Uitspraak
1.Geding in cassatie
2.Beoordeling van de ontvankelijkheid van het beroep
3. Beslissing
20 december 2016.
Hoge Raad
In deze zaak heeft de Hoge Raad op 20 december 2016 uitspraak gedaan in een cassatieprocedure tegen een arrest van het Gerechtshof Amsterdam van 1 oktober 2015. De verdachte, geboren in 1992, had beroep in cassatie ingesteld tegen een eerdere uitspraak. De advocaat van de verdachte, H.K. ter Brake, diende een schriftuur in, die aan het arrest was gehecht. De Hoge Raad oordeelde dat de klachten van de verdachte geen behandeling in cassatie rechtvaardigen, omdat de verdachte klaarblijkelijk onvoldoende belang had bij het cassatieberoep. De Hoge Raad verklaarde het beroep niet-ontvankelijk, verwijzend naar artikel 80a van de Wet op de rechterlijke organisatie en gehoord de Procureur-Generaal. De Hoge Raad merkte op dat het hof in het bestreden arrest niet voldoende gemotiveerd had waarom de verdachte niet was vrijgesproken, ondanks het feit dat er ontlastende verklaringen waren.

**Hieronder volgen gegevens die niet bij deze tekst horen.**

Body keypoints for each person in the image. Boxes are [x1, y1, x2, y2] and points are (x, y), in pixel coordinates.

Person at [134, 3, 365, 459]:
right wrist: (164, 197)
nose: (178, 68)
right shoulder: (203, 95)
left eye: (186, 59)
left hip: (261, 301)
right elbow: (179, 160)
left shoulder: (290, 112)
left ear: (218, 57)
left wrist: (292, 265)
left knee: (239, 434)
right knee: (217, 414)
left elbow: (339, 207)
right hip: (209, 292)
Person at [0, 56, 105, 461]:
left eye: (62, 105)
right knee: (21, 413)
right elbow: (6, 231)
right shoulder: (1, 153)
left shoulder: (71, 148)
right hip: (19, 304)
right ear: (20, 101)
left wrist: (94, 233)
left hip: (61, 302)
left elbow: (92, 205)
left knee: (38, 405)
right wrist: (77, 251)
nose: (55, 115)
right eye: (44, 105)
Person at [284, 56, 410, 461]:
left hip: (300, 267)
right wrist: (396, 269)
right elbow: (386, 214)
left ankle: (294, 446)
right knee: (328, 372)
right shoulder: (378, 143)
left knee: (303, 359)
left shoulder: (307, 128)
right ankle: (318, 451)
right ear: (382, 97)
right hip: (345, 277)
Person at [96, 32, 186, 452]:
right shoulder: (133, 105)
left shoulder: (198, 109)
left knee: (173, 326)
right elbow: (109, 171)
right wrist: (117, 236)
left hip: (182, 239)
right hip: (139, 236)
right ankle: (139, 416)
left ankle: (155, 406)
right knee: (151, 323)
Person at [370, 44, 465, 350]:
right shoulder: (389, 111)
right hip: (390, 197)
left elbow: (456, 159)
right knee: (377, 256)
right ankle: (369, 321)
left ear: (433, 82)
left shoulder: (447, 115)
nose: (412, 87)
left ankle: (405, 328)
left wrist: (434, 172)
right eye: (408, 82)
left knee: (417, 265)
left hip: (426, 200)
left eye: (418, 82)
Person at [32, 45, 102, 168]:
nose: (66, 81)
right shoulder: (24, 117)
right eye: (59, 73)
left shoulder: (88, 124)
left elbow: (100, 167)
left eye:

Dit motiveringsgebrek leidde tot de conclusie dat de verdachte een rechtens te respecteren belang had bij vernietiging van de uitspraak en een nieuwe feitelijke behandeling van de strafzaak. De Hoge Raad concludeerde dat het beroep in cassatie niet-ontvankelijk was, maar erkende de tekortkomingen in de motivering van het hof.